The court will also hear the case of Board of Trustees of the Leland Stanford Junior University v. Roche Molecular Systems, Inc. [docket; cert. petition, PDF], to determine whether the rights of universities under the Bayh-Dole Act [35 USC §§ 200-212] to inventions arising from federally funded research can be terminated by the individual inventors through separate agreements assigning the inventor’s rights to a third party. The US Court of Appeals for the Federal Circuit held [opinion, PDF] that Roche possesses an ownership interest in the patents at issue, depriving Stanford’s standing to sue. The appeals court also remanded the case to the US District Court for the Northern District of California, finding that the trial court incorrectly failed to consider Roche’s affirmative defense based on ownership of the patents in issue.

In Davis v. United States [docket; cert. petition, PDF], the court will determine whether the Fourth Amendment [text] exclusionary rule requires the suppression of evidence obtained from a search permitted by the US Court of Appeals for the Eleventh Circuit decision in United States v. Gonzalez [opinion text], after the court overturned Gonzalez in Arizona v. Gant [opinion, PDF; JURIST report]. The Eleventh Circuit refused to apply the exclusionary rule, holding [opinion, PDF] that the search was objectively reasonable when relying on the then-binding precedent and that the good faith exception allows the use of evidence obtained under reasonable reliance on well-settled precedent.

In Turner v. Price [docket; cert. petition, PDF], the court will determine whether an indigent defendant has a constitutional right to appoint counsel at a civil contempt proceeding resulting in his imprisonment. The Supreme Court of South Carolina held [opinion text] that, because the incarceration of the defendant was not a permanent or unconditional loss of liberty as he can avoid it by complying with the court’s orders, he does not maintain the constitutional right to appointed counsel. The court will also consider whether it has jurisdiction to review the decision of the South Carolina Supreme Court, ordering the parties to submit briefs on the issue.

The court will also hear the case of Fox v. Vice [docket, cert. petition, PDF] to determine whether 42 USC § 1988 [text] permits the court to award defendants attorney’s fees based on an action dismissing a claim when the plaintiff also asserts non-frivolous claims. The court will also consider if it is improper to award defendants the full amount of attorney’s fees incurred while defending non-frivolous claims along with a frivolous claim.
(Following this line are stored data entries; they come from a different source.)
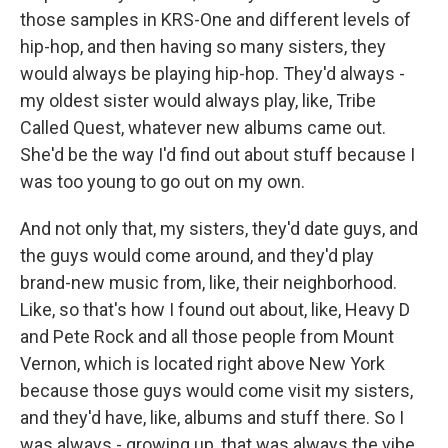
those samples in KRS-One and different levels of
hip-hop, and then having so many sisters, they
would always be playing hip-hop. They'd always -
my oldest sister would always play, like, Tribe
Called Quest, whatever new albums came out.
She'd be the way I'd find out about stuff because I
was too young to go out on my own.
And not only that, my sisters, they'd date guys, and
the guys would come around, and they'd play
brand-new music from, like, their neighborhood.
Like, so that's how I found out about, like, Heavy D
and Pete Rock and all those people from Mount
Vernon, which is located right above New York
because those guys would come visit my sisters,
and they'd have, like, albums and stuff there. So I
was always - growing up, that was always the vibe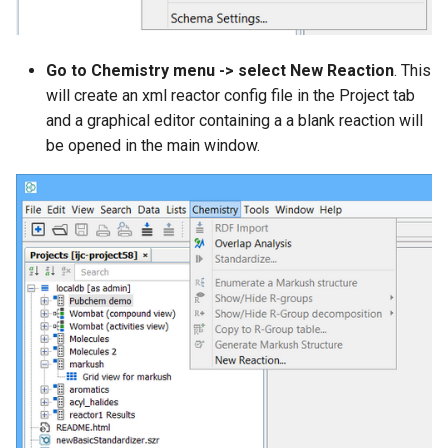
Go to Chemistry menu -> select New Reaction
. This
will create an xml reactor config file in the Project tab
and a graphical editor containing a a blank reaction will
be opened in the main window.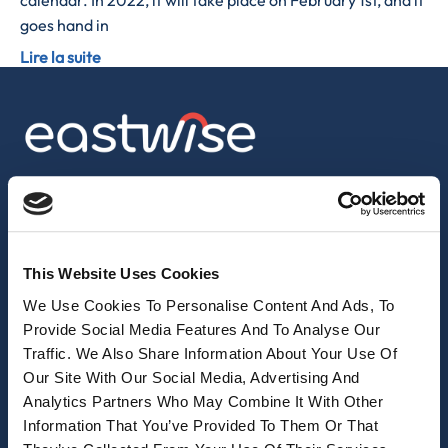
calendar. In 2022, it will take place on February 1st, and it
goes hand in
Lire la suite
sales@eastwise.net
(+852) 3621 0156
This Website Uses Cookies
308 Des Voeux Rd Central – Unit 2607, 26/F
We Use Cookies To Personalise Content And Ads, To
308, Des Voeux Road, Hong Kong
Provide Social Media Features And To Analyse Our
Traffic. We Also Share Information About Your Use Of
eastwise
Our Site With Our Social Media, Advertising And
Analytics Partners Who May Combine It With Other
Purchasing solutions
Information That You’ve Provided To Them Or That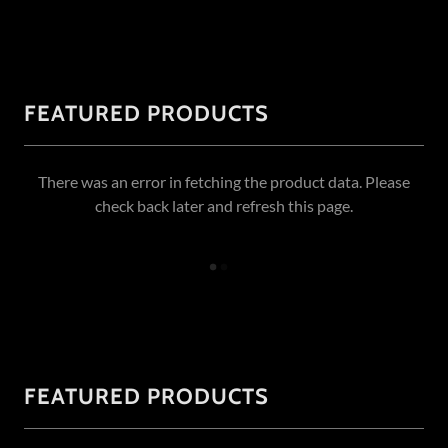
FEATURED PRODUCTS
There was an error in fetching the product data. Please
check back later and refresh this page.
FEATURED PRODUCTS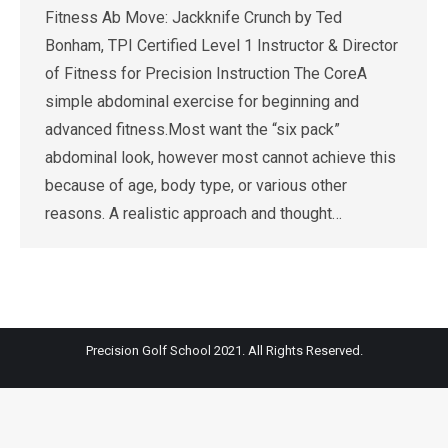
Fitness Ab Move: Jackknife Crunch by Ted
Bonham, TPI Certified Level 1 Instructor & Director
of Fitness for Precision Instruction The CoreA
simple abdominal exercise for beginning and
advanced fitness.Most want the “six pack”
abdominal look, however most cannot achieve this
because of age, body type, or various other
reasons. A realistic approach and thought…
Precision Golf School 2021. All Rights Reserved.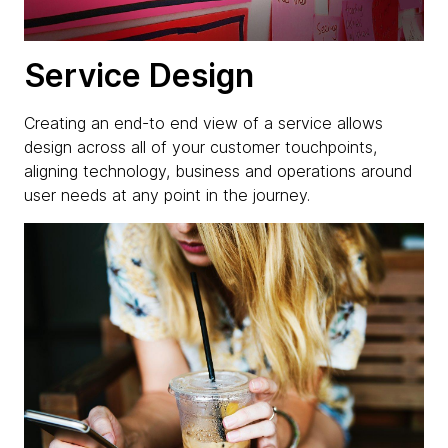
Service Design
Creating an end-to end view of a service allows
design across all of your customer touchpoints,
aligning technology, business and operations around
user needs at any point in the journey.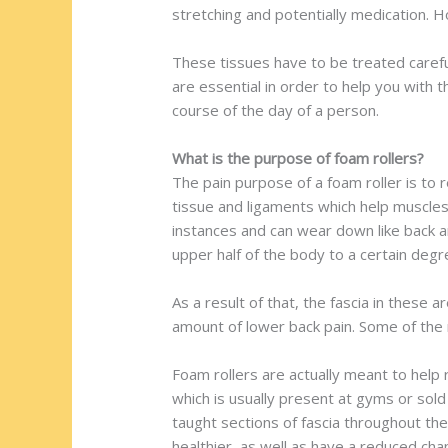
stretching and potentially medication. 
These tissues have to be treated careful
are essential in order to help you with 
course of the day of a person.
What is the purpose of foam rollers?
The pain purpose of a foam roller is to 
tissue and ligaments which help muscles
instances and can wear down like back a
upper half of the body to a certain deg
As a result of that, the fascia in these 
amount of lower back pain. Some of the 
Foam rollers are actually meant to help r
which is usually present at gyms or sold
taught sections of fascia throughout the
healthier, as well as have a reduced chan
The US Court of Appeals for the Fifth Circuit affirmed [opinion, PDF] the granting of attorney’s fees.

Additionally, the court requested the Acting Solicitor General to submit views on PPL Montana, LLC v. Montana [docket, cert. petition, PDF] and Crane v. Atwell. Montana presents the question of if the constitutional test for determining whether a section of the river is navigable for title purposes requires a trial court to determine if the relevant stretch of the river was navigable at the time the state joined the Union. The Supreme Court of Montana held [opinion, PDF] that the title to the riverbeds passed to Montana when it became a state in 1889 and that the riverbeds are public trust lands under Article X, Section 11. Addressing the question of whether a State’s attempt to claim title and impose rent obligations for use of the riverbeds is preempted when a hydropower project is licensed under the Federal Power Act [text], the court additionally affirmed the lower court’s finding of damages.

Crane v. Atwell [docket; cert. petition, PDF] presents the question of whether federal law preempts the litigation of state court claims based on work related asbestos exposure where the employment and exposure occurs in a railroad maintenance facility. The Superior Court of Pennsylvania held [opinion, PDF] that no federal preemption occurs because Occupational Health and Safety Administration (OSHA) [official website] regulations apply.

Also on Monday, the court denied certiorari in Wong v. Smith [docket].